Fred

Why Electrical Circuits are Grounded

July 29, 2010 | by Fred (email) |

outletLast week we discussed why outlets and plugs are polarized (it’s a safety feature… if you missed that article, it’s worth a quick read). This week I want to take a minute to describe why modern day electric circuits and appliances are grounded.

Most of the electric circuits in your house have three wires going to them, a black wire (normally hot, or energized), a white wire (normally neutral), and a bare copper wire (always ground).  The larger left slot in an outlet is connected to the neutral wire; the smaller right slot is connected to the hot wire, and the circular slot beneath them is ground.

In the electrical panel for your home, all of the neutral and ground wires are connected together on a single bus.  That’s right, neutral and ground are equivalently grounded. So why is it necessary to have two wires going to each appliance?

The reason is safety.  The bare copper ground wire is connected the metal box of an appliance.  The ground wire ensures there is a path for electricity to get back to the breaker box if there’s a short circuit in the appliance that bridges the hot wire onto electric-conducting parts of the containing box.

Why Grounding is Necessary in Electrical Circuits

If you didn’t have this safety feature, bad things could ensue.  Consider this situation: Let’s say the hot wire comes loose in your washing machine and makes contact with the metal box that houses the appliance.  The box is sitting on rubber feet so there’s no exit path for the current through the ground (rubber is an electrical insulator).

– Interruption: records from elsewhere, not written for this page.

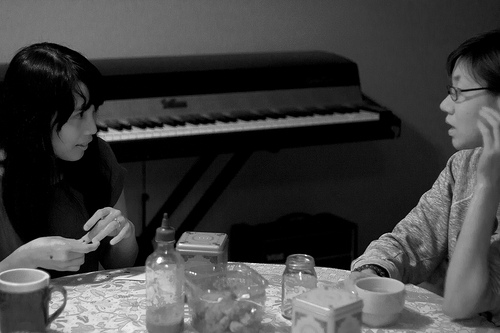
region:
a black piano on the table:
[131, 44, 337, 173]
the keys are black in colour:
[152, 105, 382, 120]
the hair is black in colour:
[7, 15, 129, 202]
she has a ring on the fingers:
[8, 177, 148, 285]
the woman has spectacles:
[399, 45, 499, 317]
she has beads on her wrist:
[339, 226, 400, 318]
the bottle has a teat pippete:
[136, 203, 216, 332]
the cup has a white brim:
[0, 248, 82, 332]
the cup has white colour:
[344, 250, 399, 332]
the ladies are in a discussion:
[2, 3, 496, 286]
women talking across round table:
[1, 22, 494, 328]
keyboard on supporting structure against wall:
[90, 50, 390, 265]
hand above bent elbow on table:
[435, 40, 495, 320]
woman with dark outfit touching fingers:
[2, 35, 132, 270]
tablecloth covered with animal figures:
[46, 256, 481, 326]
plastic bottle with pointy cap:
[145, 205, 181, 326]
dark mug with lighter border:
[0, 260, 65, 326]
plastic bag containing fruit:
[180, 256, 265, 326]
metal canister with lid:
[287, 275, 362, 330]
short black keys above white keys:
[96, 101, 379, 141]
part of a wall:
[383, 179, 390, 187]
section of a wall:
[311, 219, 318, 234]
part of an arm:
[449, 290, 459, 298]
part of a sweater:
[421, 240, 429, 251]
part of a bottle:
[164, 279, 166, 288]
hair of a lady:
[6, 105, 36, 145]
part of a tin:
[296, 272, 301, 284]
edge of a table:
[131, 276, 136, 280]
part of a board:
[258, 145, 268, 154]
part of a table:
[413, 314, 425, 321]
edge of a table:
[117, 309, 132, 321]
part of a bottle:
[158, 292, 166, 309]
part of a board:
[232, 113, 246, 131]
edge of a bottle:
[144, 291, 154, 306]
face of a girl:
[72, 137, 83, 144]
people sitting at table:
[9, 38, 490, 284]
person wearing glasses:
[429, 30, 497, 157]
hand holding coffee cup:
[327, 228, 454, 331]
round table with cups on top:
[6, 210, 496, 330]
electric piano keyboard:
[6, 45, 401, 194]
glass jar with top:
[134, 210, 185, 332]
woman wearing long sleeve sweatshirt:
[346, 33, 491, 330]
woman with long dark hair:
[3, 35, 121, 263]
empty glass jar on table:
[270, 232, 350, 331]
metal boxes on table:
[171, 210, 374, 329]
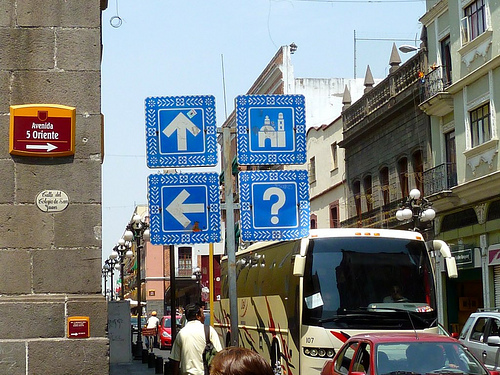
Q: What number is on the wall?
A: 5.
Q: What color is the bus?
A: White.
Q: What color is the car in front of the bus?
A: Red.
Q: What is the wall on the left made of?
A: Cinder block.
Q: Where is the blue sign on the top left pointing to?
A: Straight ahead.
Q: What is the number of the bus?
A: 107.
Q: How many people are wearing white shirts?
A: 2.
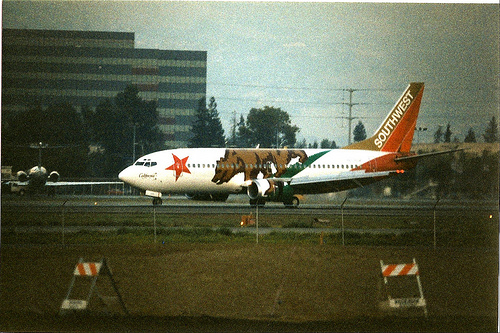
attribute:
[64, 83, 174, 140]
tree — big 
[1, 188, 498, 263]
fence — grey , metal 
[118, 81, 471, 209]
airplane — white, Southwest-owned, brown 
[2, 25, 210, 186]
building — pictured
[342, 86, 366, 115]
cable — power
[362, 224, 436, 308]
barrier — orange, white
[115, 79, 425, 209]
plane — pictured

Since the electricity has nowhere to go, the box remains charged.  You unsuspectingly touch the washing machine and the current suddenly finds an exit point–through your body and out your bare feet to the floor.  You get a terrible shock, or worse, you get badly burned or even killed.

Now, consider the same scenario except that the box is grounded. When the initial short circuit occurs, a rapid amount of current flows through the ground back to the electrical panel. Since there’s almost no resistance across the ground, the circuit overloads and the breaker trips almost instantly, sparing you a hair raising experience.

It Doesn’t Take Much to Kill You

While we write about this elsewhere, it’s worth noting here that you will likely be dead before a breaker trips because too much current has flowed through your body. It takes well under 1 amp of current to cause cardiac arrest… and most household circuits are governed at a whopping 15 amps!

This is why GFCI protection is so important on circuits that are more likely to be shorted by humans (such as those in kitchens and baths). This type of protection detects when current passes to ground rather than back through the neutral wire and shuts off the circuit.

The combination of grounding (for all appliances), and GFCI circuits (where humans are likely to bridge a circuit to ground by accident) create a pretty sound safety net. More recently, arc fault protection has also been introduced into the code to protect against current arcing across wires such as in situations where a staple was driven too tightly across the insulation and damages the wires inside.

2 Responses
  1. David S says:

    One thing to note is that in subpanel boxes (like out in a shed or another outbuilding) do not connect neutral and ground together at the panel but infact are seperated busses with ground going to the grounding rod at the building and neutral traveling back to the main panel..

  2. Fred says:

    David S, Excellent addition! I had forgotten to include that.